小説『何者』読みました。朝井リョウさんの作品です。
第148回の直木賞を受賞した本作ですが、起承転結がしっかりしていて、とても面白かったです。

詳細な感想の方を綴っていきたいと思います。

最悪な就活小説

物語は拓人、光太郎、瑞月、理香、隆良の5人が就活会議を始めるところからスタートします。
序盤の感じだと就活を通して、成長していく熱いストーリーなのかなと思わせるのですが、まったくそんなことはない

全編通して、就活のリアルで嫌なところを見せられることとなるとは思いもよりません。
悲しいのが、誰一人幸せになっていないことです。主人公は最後に成長したことが仄めかされるのですが、理香の仕打ちを考えると、なんともいえません。

とにかくラスト付近ががつらい

中盤、瑞月は瑞月の親と確執があることを告白します。
「ちゃんと、就職しないとダメなんだ」

瑞月の話を聞いた直後でも悲しいのに、後になってその確執が、光太郎の夢を追う姿との対比で余計物悲しさを募らせるのです。
しかも光太郎自身も、実は闇を抱えているのがつらい。

内定が出た後、光太郎は自分ことがただ就活がうまいだけだとか、何にもなれた気がしねえだとか、急に卑下するのです。
これまでムードメーカーで中心人物、陽気な人物として描かれただけに、キャラクターが崩れ落ちた時の衝撃がズシンと来ます。

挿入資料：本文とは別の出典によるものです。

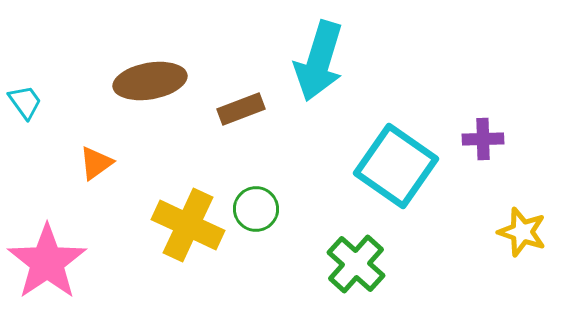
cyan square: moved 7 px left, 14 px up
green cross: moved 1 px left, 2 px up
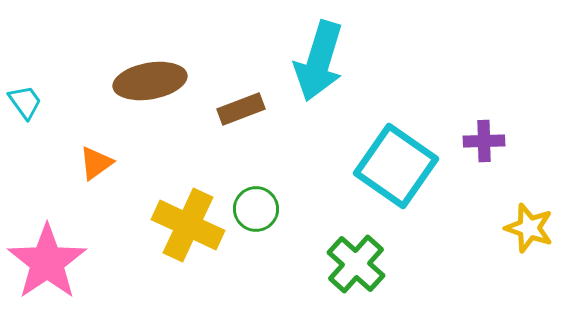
purple cross: moved 1 px right, 2 px down
yellow star: moved 7 px right, 4 px up
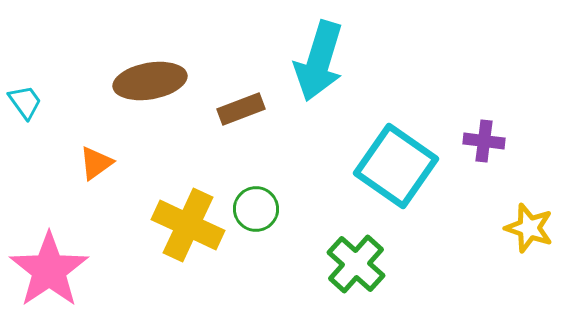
purple cross: rotated 9 degrees clockwise
pink star: moved 2 px right, 8 px down
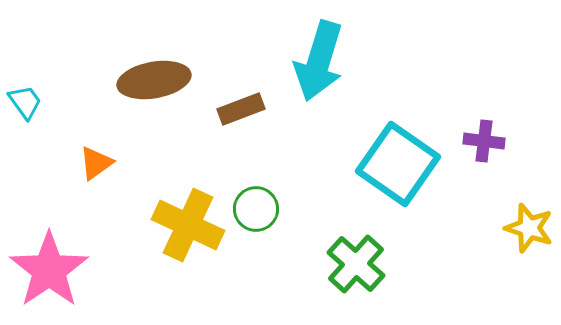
brown ellipse: moved 4 px right, 1 px up
cyan square: moved 2 px right, 2 px up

そして最後の理香と拓人のシーン。理香が拓人に言う一言一言が身に染みて仕方ありません。
おそらく、ギンジと隆良の関係が理香と拓人のものと似ているからでしょう。

泥臭く結果を求めて挑戦するギンジ、理想だけ語って行動はしどろもどろな隆良。
その二人の対比で拓人は隆良を軽蔑しているシーンがあります。

それゆえにおそらく読者が感情移入しているであろう拓人自身に対する理香の言葉が説得力を与えるのです。
その言葉がつらすぎて、実はみんな5年だったっていうオチが僕の心に突き刺さりませんでした。

トリックが悪いとかではなく、あくまでそれ以上の衝撃だったということです。
ラストのやり取りには本当に心を抉られました。

最後に

全編を通して、悪口のようなことを書き並べましたが、エンターテイメントとしては最上のものだと感じました。
だれるところもなく、スラスラと読むことができて、読書の楽しさを十二分に味わえました。

本当に直木賞にふさわしい作品だと思います。